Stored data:
○ ○ ○ ○ ○

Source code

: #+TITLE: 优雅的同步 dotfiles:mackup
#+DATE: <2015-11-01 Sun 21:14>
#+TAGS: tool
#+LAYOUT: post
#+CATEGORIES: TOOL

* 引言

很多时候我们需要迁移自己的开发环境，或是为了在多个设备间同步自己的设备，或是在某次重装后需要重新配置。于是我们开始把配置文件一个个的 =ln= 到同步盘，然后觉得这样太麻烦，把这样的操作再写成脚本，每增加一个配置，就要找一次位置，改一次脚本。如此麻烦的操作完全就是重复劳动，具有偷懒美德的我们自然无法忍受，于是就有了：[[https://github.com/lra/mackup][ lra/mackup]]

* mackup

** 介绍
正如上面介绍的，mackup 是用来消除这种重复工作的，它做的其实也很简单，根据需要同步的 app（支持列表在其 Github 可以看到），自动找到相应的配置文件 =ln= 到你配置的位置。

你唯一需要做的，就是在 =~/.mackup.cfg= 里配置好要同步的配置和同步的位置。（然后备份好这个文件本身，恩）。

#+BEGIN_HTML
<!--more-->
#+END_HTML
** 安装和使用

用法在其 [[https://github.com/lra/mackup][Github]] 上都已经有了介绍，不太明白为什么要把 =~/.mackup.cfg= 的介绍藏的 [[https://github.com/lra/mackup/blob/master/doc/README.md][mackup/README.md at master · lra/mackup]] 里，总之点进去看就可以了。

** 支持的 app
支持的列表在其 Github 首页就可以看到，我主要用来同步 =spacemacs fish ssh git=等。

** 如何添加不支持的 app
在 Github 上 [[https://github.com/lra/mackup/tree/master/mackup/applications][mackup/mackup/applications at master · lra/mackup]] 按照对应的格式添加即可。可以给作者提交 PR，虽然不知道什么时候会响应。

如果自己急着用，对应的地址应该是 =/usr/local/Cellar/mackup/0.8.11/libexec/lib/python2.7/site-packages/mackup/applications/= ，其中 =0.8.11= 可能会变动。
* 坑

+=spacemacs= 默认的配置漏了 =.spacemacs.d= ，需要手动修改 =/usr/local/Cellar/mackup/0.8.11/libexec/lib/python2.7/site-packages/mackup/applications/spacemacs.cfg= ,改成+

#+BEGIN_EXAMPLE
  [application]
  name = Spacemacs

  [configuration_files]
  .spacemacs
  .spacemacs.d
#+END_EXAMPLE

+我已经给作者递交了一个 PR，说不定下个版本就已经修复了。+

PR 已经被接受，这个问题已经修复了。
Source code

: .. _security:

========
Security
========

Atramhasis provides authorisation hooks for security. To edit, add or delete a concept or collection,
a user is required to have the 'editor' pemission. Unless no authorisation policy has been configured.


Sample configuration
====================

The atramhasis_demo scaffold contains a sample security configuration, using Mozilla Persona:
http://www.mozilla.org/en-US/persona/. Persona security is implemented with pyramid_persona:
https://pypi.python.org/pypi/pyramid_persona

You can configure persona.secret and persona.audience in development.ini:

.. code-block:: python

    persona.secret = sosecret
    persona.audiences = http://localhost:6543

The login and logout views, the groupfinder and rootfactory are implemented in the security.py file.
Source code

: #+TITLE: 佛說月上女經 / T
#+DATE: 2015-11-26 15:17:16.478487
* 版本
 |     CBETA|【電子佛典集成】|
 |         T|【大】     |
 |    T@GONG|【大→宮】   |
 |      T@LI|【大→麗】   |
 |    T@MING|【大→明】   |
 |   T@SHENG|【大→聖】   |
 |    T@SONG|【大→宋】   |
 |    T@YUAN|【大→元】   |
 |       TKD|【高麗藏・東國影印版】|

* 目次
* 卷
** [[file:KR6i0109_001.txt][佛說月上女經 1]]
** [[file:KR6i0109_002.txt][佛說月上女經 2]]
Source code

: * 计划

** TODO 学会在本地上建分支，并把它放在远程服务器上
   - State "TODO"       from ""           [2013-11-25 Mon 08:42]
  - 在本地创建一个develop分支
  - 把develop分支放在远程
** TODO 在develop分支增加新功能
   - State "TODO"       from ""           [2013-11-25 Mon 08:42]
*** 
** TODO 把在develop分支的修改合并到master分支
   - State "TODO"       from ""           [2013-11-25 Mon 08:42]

○ ○ ○ ○ ○

Exercise: Every record above needs to be returned in full, exactly.

Solution for this task:
Source code

: #+TITLE: 优雅的同步 dotfiles:mackup
#+DATE: <2015-11-01 Sun 21:14>
#+TAGS: tool
#+LAYOUT: post
#+CATEGORIES: TOOL

* 引言

很多时候我们需要迁移自己的开发环境，或是为了在多个设备间同步自己的设备，或是在某次重装后需要重新配置。于是我们开始把配置文件一个个的 =ln= 到同步盘，然后觉得这样太麻烦，把这样的操作再写成脚本，每增加一个配置，就要找一次位置，改一次脚本。如此麻烦的操作完全就是重复劳动，具有偷懒美德的我们自然无法忍受，于是就有了：[[https://github.com/lra/mackup][ lra/mackup]]

* mackup

** 介绍
正如上面介绍的，mackup 是用来消除这种重复工作的，它做的其实也很简单，根据需要同步的 app（支持列表在其 Github 可以看到），自动找到相应的配置文件 =ln= 到你配置的位置。

你唯一需要做的，就是在 =~/.mackup.cfg= 里配置好要同步的配置和同步的位置。（然后备份好这个文件本身，恩）。

#+BEGIN_HTML
<!--more-->
#+END_HTML
** 安装和使用

用法在其 [[https://github.com/lra/mackup][Github]] 上都已经有了介绍，不太明白为什么要把 =~/.mackup.cfg= 的介绍藏的 [[https://github.com/lra/mackup/blob/master/doc/README.md][mackup/README.md at master · lra/mackup]] 里，总之点进去看就可以了。

** 支持的 app
支持的列表在其 Github 首页就可以看到，我主要用来同步 =spacemacs fish ssh git=等。

** 如何添加不支持的 app
在 Github 上 [[https://github.com/lra/mackup/tree/master/mackup/applications][mackup/mackup/applications at master · lra/mackup]] 按照对应的格式添加即可。可以给作者提交 PR，虽然不知道什么时候会响应。

如果自己急着用，对应的地址应该是 =/usr/local/Cellar/mackup/0.8.11/libexec/lib/python2.7/site-packages/mackup/applications/= ，其中 =0.8.11= 可能会变动。
* 坑

+=spacemacs= 默认的配置漏了 =.spacemacs.d= ，需要手动修改 =/usr/local/Cellar/mackup/0.8.11/libexec/lib/python2.7/site-packages/mackup/applications/spacemacs.cfg= ,改成+

#+BEGIN_EXAMPLE
  [application]
  name = Spacemacs

  [configuration_files]
  .spacemacs
  .spacemacs.d
#+END_EXAMPLE

+我已经给作者递交了一个 PR，说不定下个版本就已经修复了。+

PR 已经被接受，这个问题已经修复了。
Source code

: .. _security:

========
Security
========

Atramhasis provides authorisation hooks for security. To edit, add or delete a concept or collection,
a user is required to have the 'editor' pemission. Unless no authorisation policy has been configured.


Sample configuration
====================

The atramhasis_demo scaffold contains a sample security configuration, using Mozilla Persona:
http://www.mozilla.org/en-US/persona/. Persona security is implemented with pyramid_persona:
https://pypi.python.org/pypi/pyramid_persona

You can configure persona.secret and persona.audience in development.ini:

.. code-block:: python

    persona.secret = sosecret
    persona.audiences = http://localhost:6543

The login and logout views, the groupfinder and rootfactory are implemented in the security.py file.
Source code

: #+TITLE: 佛說月上女經 / T
#+DATE: 2015-11-26 15:17:16.478487
* 版本
 |     CBETA|【電子佛典集成】|
 |         T|【大】     |
 |    T@GONG|【大→宮】   |
 |      T@LI|【大→麗】   |
 |    T@MING|【大→明】   |
 |   T@SHENG|【大→聖】   |
 |    T@SONG|【大→宋】   |
 |    T@YUAN|【大→元】   |
 |       TKD|【高麗藏・東國影印版】|

* 目次
* 卷
** [[file:KR6i0109_001.txt][佛說月上女經 1]]
** [[file:KR6i0109_002.txt][佛說月上女經 2]]
Source code

: * 计划

** TODO 学会在本地上建分支，并把它放在远程服务器上
   - State "TODO"       from ""           [2013-11-25 Mon 08:42]
  - 在本地创建一个develop分支
  - 把develop分支放在远程
** TODO 在develop分支增加新功能
   - State "TODO"       from ""           [2013-11-25 Mon 08:42]
*** 
** TODO 把在develop分支的修改合并到master分支
   - State "TODO"       from ""           [2013-11-25 Mon 08:42]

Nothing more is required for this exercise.